Honorary doctorate for Nobel laureate

Japanese Nobel laureate Hiroshi Amano is to be honoured by Linköping University in 2017. He is one of four to receive honorary doctorates at this year’s Commencement Ceremony on 20 May, the others being Marie Rådbo, Sara Mohammad and Graham Hendry.

Hiroshi Amano, Nobel laureate in Physics and Honorary Doctor at Linköping UniversityHiroshi Amano, Nobel laureate in Physics and Honorary Doctor at Linköping UniversityProfessor Hiroshi Amano, who works at Nagoya University in Japan, was awarded the Nobel Prize in physics in 2014 for the development of blue light-emitting diodes. These have made it possible to develop intense but efficient white LED light sources. These are now widely used to replace tungsten filament lamps and other light sources in, for example, computers and mobile phones.

Behind the work to produce a practical blue light-emitting diode lies extensive work with the development of a semiconductor, gallium nitride, during the 1980s and 1990s. Hiroshi Amano worked on this together with his supervisor at the time, Professor Isamu Akasaki, with whom he shared the Nobel Prize in 2014. Professor Akasaki has also been awarded an honorary doctorate by Linköping University, in 2001. The development of this material involved a close and intense research collaboration with physicists at Linköping University, which resulted in more than 100 joint publications in scientific journals.

- Entries supplied

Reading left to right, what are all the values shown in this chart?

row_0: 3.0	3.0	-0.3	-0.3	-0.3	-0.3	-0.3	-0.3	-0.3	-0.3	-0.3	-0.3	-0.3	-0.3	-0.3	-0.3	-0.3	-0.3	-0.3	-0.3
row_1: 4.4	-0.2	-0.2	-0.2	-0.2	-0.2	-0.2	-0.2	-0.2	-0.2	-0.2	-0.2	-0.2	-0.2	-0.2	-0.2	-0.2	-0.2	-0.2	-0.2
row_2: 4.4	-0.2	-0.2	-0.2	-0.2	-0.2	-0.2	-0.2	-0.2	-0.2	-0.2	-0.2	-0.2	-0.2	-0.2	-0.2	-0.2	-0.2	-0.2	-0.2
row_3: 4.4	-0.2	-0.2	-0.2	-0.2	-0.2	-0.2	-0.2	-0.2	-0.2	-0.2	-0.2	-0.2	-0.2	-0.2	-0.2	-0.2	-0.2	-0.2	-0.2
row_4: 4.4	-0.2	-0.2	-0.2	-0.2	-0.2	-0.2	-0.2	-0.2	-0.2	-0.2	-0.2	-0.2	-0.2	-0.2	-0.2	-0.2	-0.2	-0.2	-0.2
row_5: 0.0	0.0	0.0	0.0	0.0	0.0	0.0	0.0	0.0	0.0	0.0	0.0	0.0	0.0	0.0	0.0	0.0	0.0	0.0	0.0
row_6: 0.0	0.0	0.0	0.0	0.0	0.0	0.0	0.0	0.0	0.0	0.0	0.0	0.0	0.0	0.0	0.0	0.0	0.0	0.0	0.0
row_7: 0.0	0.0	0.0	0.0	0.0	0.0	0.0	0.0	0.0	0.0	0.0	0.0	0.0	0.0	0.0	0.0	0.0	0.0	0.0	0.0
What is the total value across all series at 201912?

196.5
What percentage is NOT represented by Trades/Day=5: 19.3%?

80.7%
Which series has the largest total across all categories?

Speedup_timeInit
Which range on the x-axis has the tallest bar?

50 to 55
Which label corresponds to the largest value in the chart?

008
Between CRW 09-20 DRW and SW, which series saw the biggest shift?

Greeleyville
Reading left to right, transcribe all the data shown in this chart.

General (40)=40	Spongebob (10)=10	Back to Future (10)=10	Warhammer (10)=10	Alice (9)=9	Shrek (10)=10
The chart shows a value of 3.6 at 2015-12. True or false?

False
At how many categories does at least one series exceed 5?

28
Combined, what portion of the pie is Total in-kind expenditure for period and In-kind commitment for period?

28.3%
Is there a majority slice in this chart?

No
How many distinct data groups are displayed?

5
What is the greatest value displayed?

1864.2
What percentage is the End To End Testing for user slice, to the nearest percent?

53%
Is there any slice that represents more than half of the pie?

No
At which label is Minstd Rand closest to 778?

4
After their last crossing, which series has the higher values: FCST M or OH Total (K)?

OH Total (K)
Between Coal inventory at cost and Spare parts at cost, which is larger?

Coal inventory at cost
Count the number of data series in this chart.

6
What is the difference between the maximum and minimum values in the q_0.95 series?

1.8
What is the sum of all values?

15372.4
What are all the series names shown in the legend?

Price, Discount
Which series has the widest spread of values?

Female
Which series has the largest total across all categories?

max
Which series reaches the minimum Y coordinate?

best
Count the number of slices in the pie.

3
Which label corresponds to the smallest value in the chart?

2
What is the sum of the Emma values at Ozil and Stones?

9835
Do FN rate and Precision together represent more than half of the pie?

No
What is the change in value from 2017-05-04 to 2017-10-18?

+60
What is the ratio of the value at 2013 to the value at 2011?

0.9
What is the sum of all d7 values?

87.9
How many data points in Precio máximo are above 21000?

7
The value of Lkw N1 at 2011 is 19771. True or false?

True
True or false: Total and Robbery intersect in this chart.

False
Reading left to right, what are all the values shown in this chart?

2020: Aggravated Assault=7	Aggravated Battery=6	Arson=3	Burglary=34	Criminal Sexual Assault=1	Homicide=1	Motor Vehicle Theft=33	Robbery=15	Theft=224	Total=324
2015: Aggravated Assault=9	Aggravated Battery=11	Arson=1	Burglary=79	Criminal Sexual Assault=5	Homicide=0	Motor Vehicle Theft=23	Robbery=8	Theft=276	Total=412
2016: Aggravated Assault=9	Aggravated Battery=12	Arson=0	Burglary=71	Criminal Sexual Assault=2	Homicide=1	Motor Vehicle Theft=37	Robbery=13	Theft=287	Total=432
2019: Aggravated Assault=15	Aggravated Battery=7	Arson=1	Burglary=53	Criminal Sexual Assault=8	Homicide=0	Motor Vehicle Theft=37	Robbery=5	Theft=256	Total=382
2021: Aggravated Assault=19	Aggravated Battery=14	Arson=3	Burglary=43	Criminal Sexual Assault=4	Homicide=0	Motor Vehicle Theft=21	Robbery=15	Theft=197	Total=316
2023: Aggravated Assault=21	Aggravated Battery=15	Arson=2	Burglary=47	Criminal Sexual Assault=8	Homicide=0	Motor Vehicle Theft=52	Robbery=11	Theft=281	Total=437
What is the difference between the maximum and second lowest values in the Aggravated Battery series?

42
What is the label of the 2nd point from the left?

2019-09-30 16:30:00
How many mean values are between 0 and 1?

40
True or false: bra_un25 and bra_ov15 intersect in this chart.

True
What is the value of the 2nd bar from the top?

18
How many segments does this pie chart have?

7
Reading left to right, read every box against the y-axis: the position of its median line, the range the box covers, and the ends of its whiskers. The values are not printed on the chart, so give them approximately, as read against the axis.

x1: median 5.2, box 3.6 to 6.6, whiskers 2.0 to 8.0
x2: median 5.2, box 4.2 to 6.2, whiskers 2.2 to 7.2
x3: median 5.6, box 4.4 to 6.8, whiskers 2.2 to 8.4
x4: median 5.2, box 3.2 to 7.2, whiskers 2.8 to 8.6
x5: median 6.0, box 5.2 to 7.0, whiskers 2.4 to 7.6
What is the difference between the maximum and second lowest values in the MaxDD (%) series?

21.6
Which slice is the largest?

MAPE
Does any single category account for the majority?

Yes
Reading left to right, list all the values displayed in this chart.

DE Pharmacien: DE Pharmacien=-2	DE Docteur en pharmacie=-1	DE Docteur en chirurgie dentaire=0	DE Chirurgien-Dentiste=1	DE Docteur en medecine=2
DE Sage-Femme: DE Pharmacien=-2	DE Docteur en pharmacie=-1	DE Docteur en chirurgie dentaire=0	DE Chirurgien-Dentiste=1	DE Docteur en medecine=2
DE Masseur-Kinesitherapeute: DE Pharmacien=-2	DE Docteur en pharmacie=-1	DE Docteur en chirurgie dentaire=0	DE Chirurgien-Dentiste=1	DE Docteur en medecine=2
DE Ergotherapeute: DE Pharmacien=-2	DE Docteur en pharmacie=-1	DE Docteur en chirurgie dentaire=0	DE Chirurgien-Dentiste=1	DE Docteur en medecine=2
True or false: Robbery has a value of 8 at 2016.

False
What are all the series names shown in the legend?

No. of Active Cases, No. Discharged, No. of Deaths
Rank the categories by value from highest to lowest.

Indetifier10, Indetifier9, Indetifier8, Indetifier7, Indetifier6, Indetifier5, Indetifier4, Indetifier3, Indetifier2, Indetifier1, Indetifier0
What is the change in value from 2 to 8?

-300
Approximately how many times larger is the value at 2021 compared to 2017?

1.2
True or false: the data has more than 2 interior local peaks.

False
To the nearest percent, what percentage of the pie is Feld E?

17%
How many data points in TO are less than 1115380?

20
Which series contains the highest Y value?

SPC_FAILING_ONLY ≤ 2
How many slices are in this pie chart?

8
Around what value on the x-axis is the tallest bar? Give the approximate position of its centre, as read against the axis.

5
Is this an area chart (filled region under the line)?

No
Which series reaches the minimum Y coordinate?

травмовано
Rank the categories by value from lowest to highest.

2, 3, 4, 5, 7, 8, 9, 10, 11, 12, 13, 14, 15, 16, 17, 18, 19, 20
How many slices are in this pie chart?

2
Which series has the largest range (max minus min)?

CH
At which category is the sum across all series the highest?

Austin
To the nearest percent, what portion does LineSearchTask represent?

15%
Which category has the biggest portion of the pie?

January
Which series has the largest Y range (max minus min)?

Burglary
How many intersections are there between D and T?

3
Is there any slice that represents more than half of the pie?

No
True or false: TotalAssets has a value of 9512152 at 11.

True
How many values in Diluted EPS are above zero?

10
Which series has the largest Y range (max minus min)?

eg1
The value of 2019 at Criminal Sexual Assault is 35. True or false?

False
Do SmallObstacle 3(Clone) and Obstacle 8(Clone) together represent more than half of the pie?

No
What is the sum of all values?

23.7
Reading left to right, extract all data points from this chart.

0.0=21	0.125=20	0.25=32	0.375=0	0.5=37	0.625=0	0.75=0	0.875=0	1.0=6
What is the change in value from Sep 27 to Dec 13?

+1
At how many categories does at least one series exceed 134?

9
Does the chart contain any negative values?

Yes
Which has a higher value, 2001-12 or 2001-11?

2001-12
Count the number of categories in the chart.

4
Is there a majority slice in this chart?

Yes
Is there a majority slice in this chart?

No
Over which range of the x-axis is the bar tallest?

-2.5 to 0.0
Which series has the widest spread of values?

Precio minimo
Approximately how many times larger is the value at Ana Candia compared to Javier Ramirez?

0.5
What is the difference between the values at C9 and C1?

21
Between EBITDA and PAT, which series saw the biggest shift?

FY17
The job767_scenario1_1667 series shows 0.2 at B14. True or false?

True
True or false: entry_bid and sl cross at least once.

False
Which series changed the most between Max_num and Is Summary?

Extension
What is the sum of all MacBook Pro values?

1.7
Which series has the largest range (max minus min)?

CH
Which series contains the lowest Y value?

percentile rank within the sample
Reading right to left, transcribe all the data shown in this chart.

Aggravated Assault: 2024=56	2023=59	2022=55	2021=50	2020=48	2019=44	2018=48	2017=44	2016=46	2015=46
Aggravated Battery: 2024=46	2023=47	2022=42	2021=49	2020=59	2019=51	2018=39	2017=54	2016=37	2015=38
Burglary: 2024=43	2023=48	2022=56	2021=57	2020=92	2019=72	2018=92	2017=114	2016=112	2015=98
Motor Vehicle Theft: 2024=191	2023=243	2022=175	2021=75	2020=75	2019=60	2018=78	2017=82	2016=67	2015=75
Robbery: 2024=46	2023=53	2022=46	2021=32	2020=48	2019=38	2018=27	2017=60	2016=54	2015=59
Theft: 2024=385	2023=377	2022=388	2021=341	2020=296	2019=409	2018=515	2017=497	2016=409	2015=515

- Work order 1
In the honorary doctorate article, in what year did Linköping University award an honorary doctorate to Professor Isamu Akasaki?
- Work order 2
Substitute "indium nitride" for "gallium nitride" and give the honorary doctorate article again, everything from "Behind the work" down to "in scientific journals.".
- Work order 3
Resume the article about Hiroshi Amano's honorary doctorate after its last sentence.

- Expected answer 1
2001

- Expected answer 2
Behind the work to produce a practical blue light-emitting diode lies extensive work with the development of a semiconductor, indium nitride, during the 1980s and 1990s. Hiroshi Amano worked on this together with his supervisor at the time, Professor Isamu Akasaki, with whom he shared the Nobel Prize in 2014. Professor Akasaki has also been awarded an honorary doctorate by Linköping University, in 2001. The development of this material involved a close and intense research collaboration with physicists at Linköping University, which resulted in more than 100 joint publications in scientific journals.

- Expected answer 3
Astronomer Marie Rådbo has also been selected as honorary Doctor of Technology this year. She has a burning passion to inspire children’s interest in science and technology, has written many books designed to bring science to the general public, and is frequently heard and seen on the radio and TV. In recent years, she has also been active at Visualization Center C in Norrköping, where she collaborates with researchers from Linköping University. One of the projects she has worked on is a digital platform for learning, and another is further developments of public visualisation shows in the dome.

Sara Mohammad, founder and driving force of the non-profit organisation “Glöm aldrig Pela och Fadime” (GAPF, “Never Forget Pela and Fadime”) has been chosen as honorary Doctor of Medicine. She is celebrated for her fearless commitment for the rights of girls and young women, and for her work to prevent honour-related violence and female genital mutilation. The Faculty of Medicine and Health Sciences in this way desires to emphasise the importance of defending these secular and democratic values. Sara Mohammad has developed GAPF to a knowledge centre in the field whose expertise is highly sought-after. She has set questions of life and death, in the full sense of the phrase, in the spotlight.

Graham Hendry, coordinator for the Principles and Practice of University Teaching and Learning Programme at the University of Sydney, has also been selected as honorary Doctor of Medicine. Since the end of the 1990s, he has been an important collaborator and source of inspiration for the Faculty of Medicine and Health Sciences in their work with problem-based learning (PBL) and the application of information and communication technology (ICT) in education.